KLM_Boeing 747_Engine

Havayolu Sektöründe Marka Yönetimi

Bugünkü konumuz, ticari havayolu sektöründe marka yönetimi.

Lafta kolay ama icraatta son derece zor ve riskli bir iştir marka yönetimi.

“Ben bir marka oluşturdum” demekle olmuyor. Hele söz konusu olan çok uzun yıllar üzerine bina edilmiş bir şirketse.

Bünyesinde akademik çalışmalar barındıran ‘Aerlines Magazine‘ adlı internet dergisinde çıkan bir makale Havayolu 101’i yeniden marka yönetimi konusunu ele almaya sevk etti.

An Investigation of Potential Brand Conflicts Between Air France and KLM adlı makalenin okunmasını tavsiye ediyorum.

2003 yılında gerçekleşen Air France – KLM birleşmesinin marka yönetimi boyutunu yalın bir lisan ile özetlemiş.

Havayolu firmalarının son dönemde maruz bulundukları en önemli risk, havayolu seyahatinin ‘mallaşması‘; yani bir emtia haline gelmesidir. Bu konuyu Havayolu 101’de bir kaç kez işlemiştik.

Mallaşma riskine karşı en iyi tedbir, sağlam bir markaya sahip olmak. Başka da yapılacak çok fazla bir şey yok zira ‘low-cost, low-fare’ iş modeline sahip firmalar, sektörü hızla o yöne doğru çekmekte.

Air France – KLM mevzuuna dönersek; söz konusu iki marka da bir network taşıyıcıya ait, derin tarihleri olan güçlü markalar.

AF ve KLM markalarını bir birleriyle çakıştırmadan yönetmek gerçekten zor. Bahsetmiş olduğumuz makalede bu iki markanın neler vadettiği şöyle belirtilmiş:

Air France:

  1. Comfort
  2. Excellence
  3. Innovation

KLM:

  1. Network
  2. Profitability
  3. Trust

Air France ürün (kabin içi) kalitesinde öne çıkarken, KLM operasyon ve hizmet kalitesinde kendini gösteriyor.

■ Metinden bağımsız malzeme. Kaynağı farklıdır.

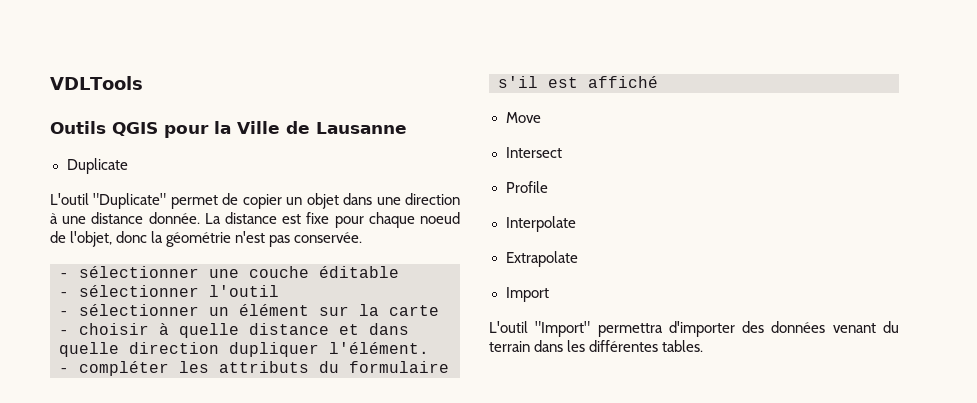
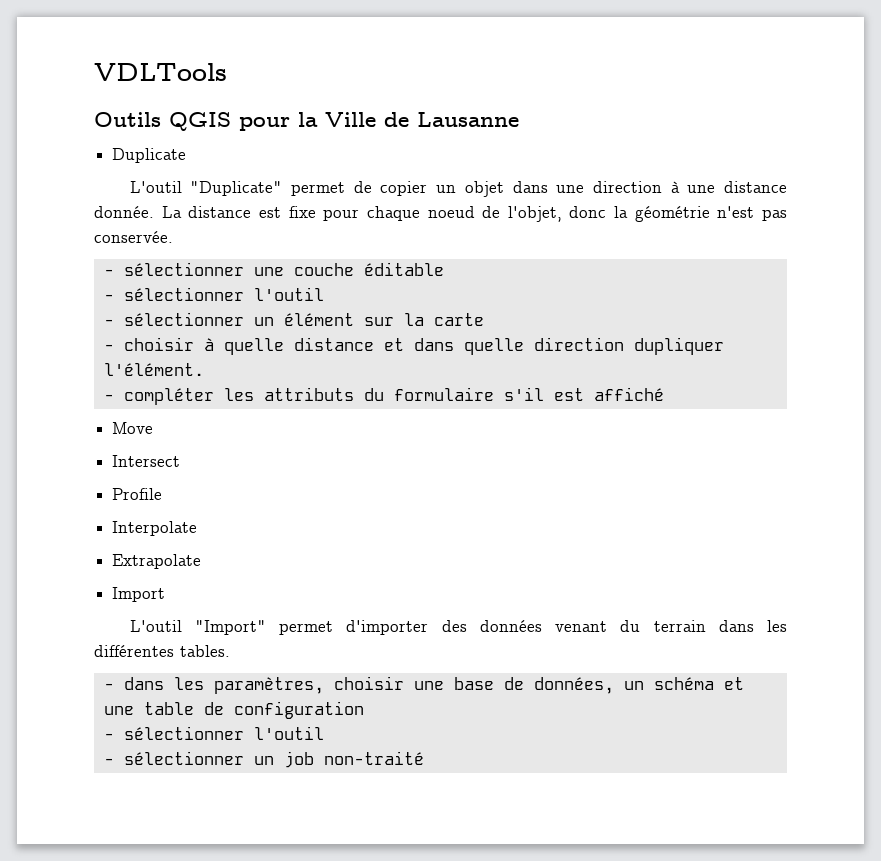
[597,323,663,337] permettra -> [279,621,334,635] permet
(704, 346) none -> [103,676,744,694] [103,701,364,719] [103,726,324,740] [103,751,424,768] // - dans les paramètres, choisir une base de données, un schéma et une table de configuration // - sélectionner l'outil // - sélectionner un job non-traité

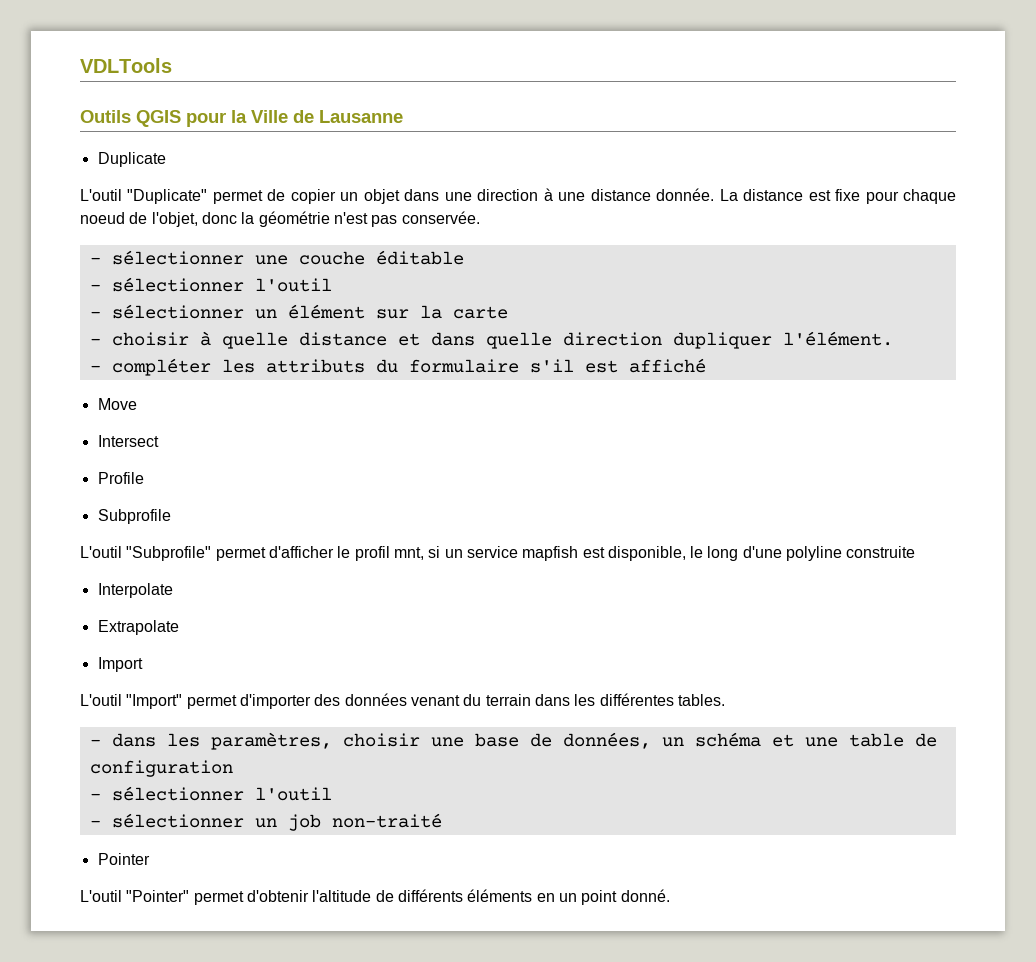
(163, 494) none -> [97,509,171,524] [80,546,916,561] // Subprofile // L'outil "Subprofile" permet d'afficher le profil mnt, si un service mapfish est disponible, le long d'une polyline construite
(424, 758) none -> [97,853,150,865] [80,889,670,905] // Pointer // L'outil "Pointer" permet d'obtenir l'altitude de différents éléments en un point donné.

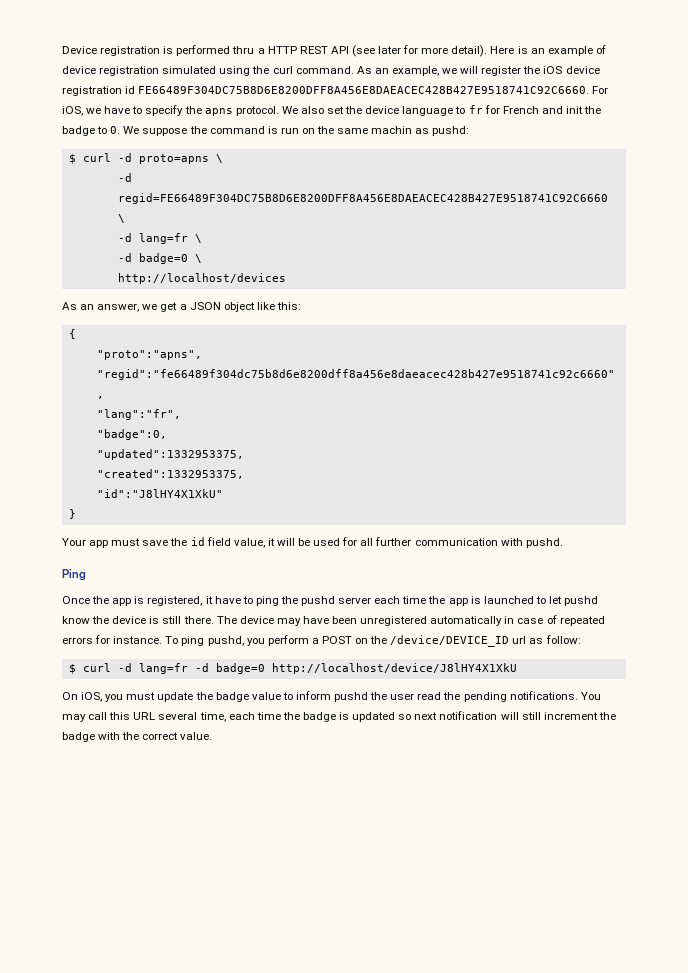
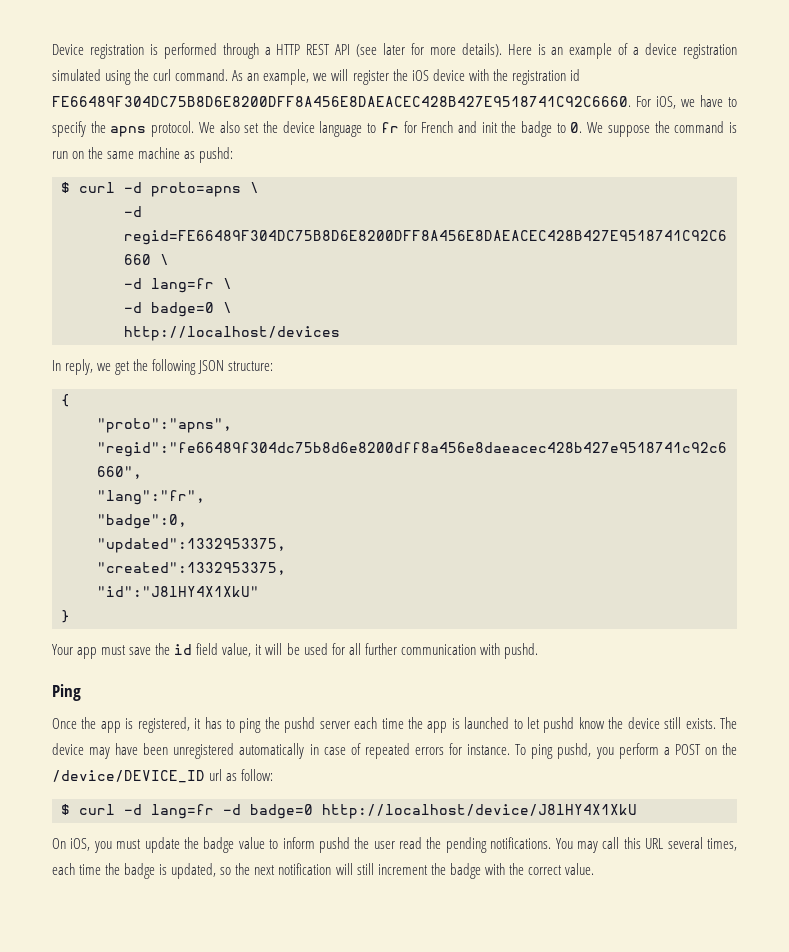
[232,46,255,54] thru -> [222,43,259,59] through
[451,45,488,57] detail). -> [461,43,502,57] details).
(606, 49) none -> [633,47,640,55] a
(600, 70) none -> [468,69,508,81] with the
[371,126,413,134] machin -> [138,147,181,159] machine
[62,302,301,312] As an answer, we get a JSON object like this: -> [52,359,274,375] In reply, we get the following JSON structure:
[214,596,241,604] have -> [204,717,222,729] has
[149,616,214,624] is still there. -> [664,717,716,729] still exists.
[199,712,226,722] time, -> [707,838,737,851] times,
[352,712,412,722] updated so -> [171,863,251,879] updated, so the

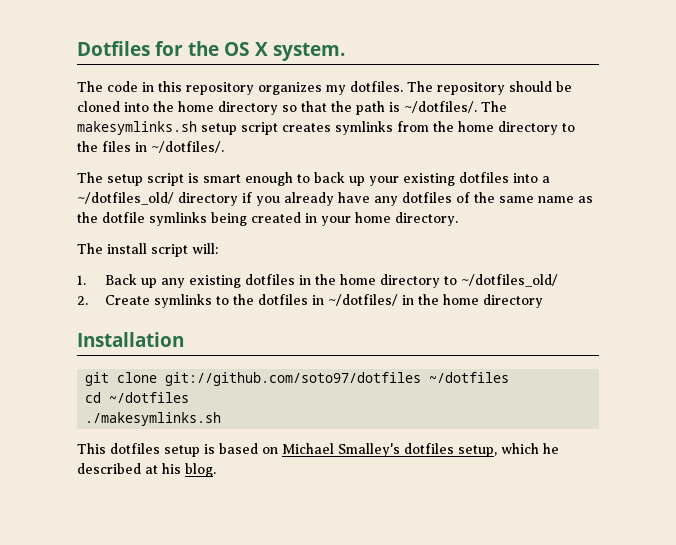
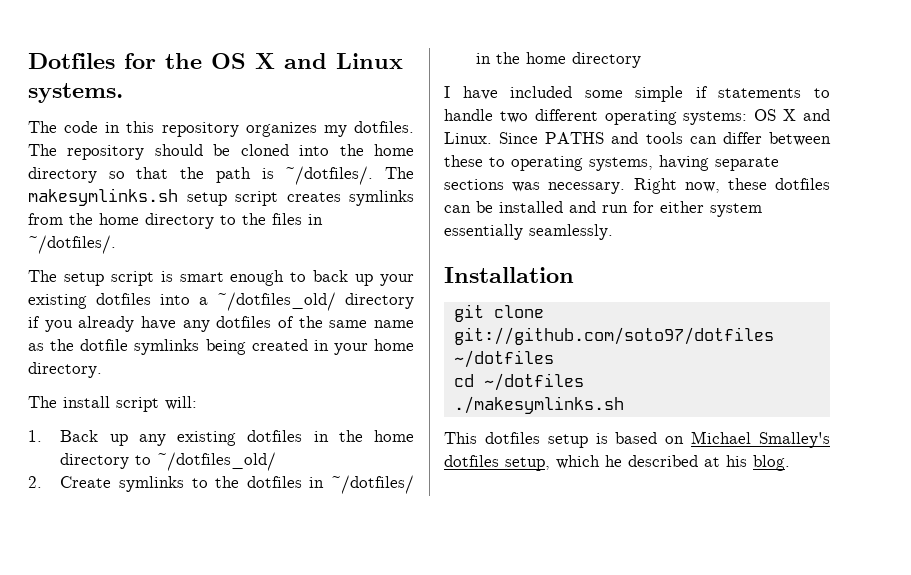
[272,42,345,61] system. -> [284,53,403,69] [28,83,123,103] and Linux systems.
(543, 301) none -> [444,86,830,102] [444,109,830,125] [444,132,831,146] [444,155,779,171] [444,178,830,194] [444,201,762,217] [444,224,613,240] // I have included some simple if statements to handle two different operating systems: OS X and Linux. Since PATHS and tools can differ between these to operating systems, having separate sections was necessary. Right now, these dotfiles can be installed and run for either system essentially seamlessly.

Ayrıca Hollanda’nın iç hat pazarının neredeyse hiç olmaması sebebiyle bu iki havayolunun odaklandığı pazarların farklılaşması, muhtemel bir marka çatışmasını engelliyor.

Gerek marka vaatleri gerekse odak pazarlardaki farklılıklar, “AF ile KLM arasında var olan rekabet sonucunda bir maraz doğar mı?” endişesini ortadan kaldırıyor.

Bunun yanında makalenin yazarı farklı ülkelerin havayolu firmalarının birleşmeleri konusunda ilginç bir noktaya değinmiş.

Malum, her yanımız dünyanın dört bir yanında faaliyet gösteren ‘çok uluslu’ şirketlerle dolu. Örneğin toplam yaklaşık 355.000 kişinin çalıştığı IBM, onlarca ülkede rahatça faaliyet gösteriyor. Kimse de IBM’in hangi milliyetten olduğunu sorgulamıyor.

Ama iş havayolu firmalarına gelince durum farklılaşıyor.

Kuruldukları ilk günden bu yana ‘bayrak taşıyıcı’ kavramı çerçevesinde değerlendirilen ve ‘ulus-devlet’ olgusunun vaz geçilmez bir ögesi (bayrak, millî marş ve para gibi) haline gelen havayolu şirketleri, devletler arası birleşmelerde hassas bir konuma sahip.

Örnek olarak, her iki devlet de Avrupa Birliği’nin birer üyeleri olmasına rağmen Alitalia – Air France birleşmesi konusunda yapılan açıklamalar gösterilebilir.

Hülasa; marka yönetimi ayrı bir maharet, havayolu şirketlerini birleştirmek veya alt marka oluşturmak ayrı bir niyet ve dirayet ister.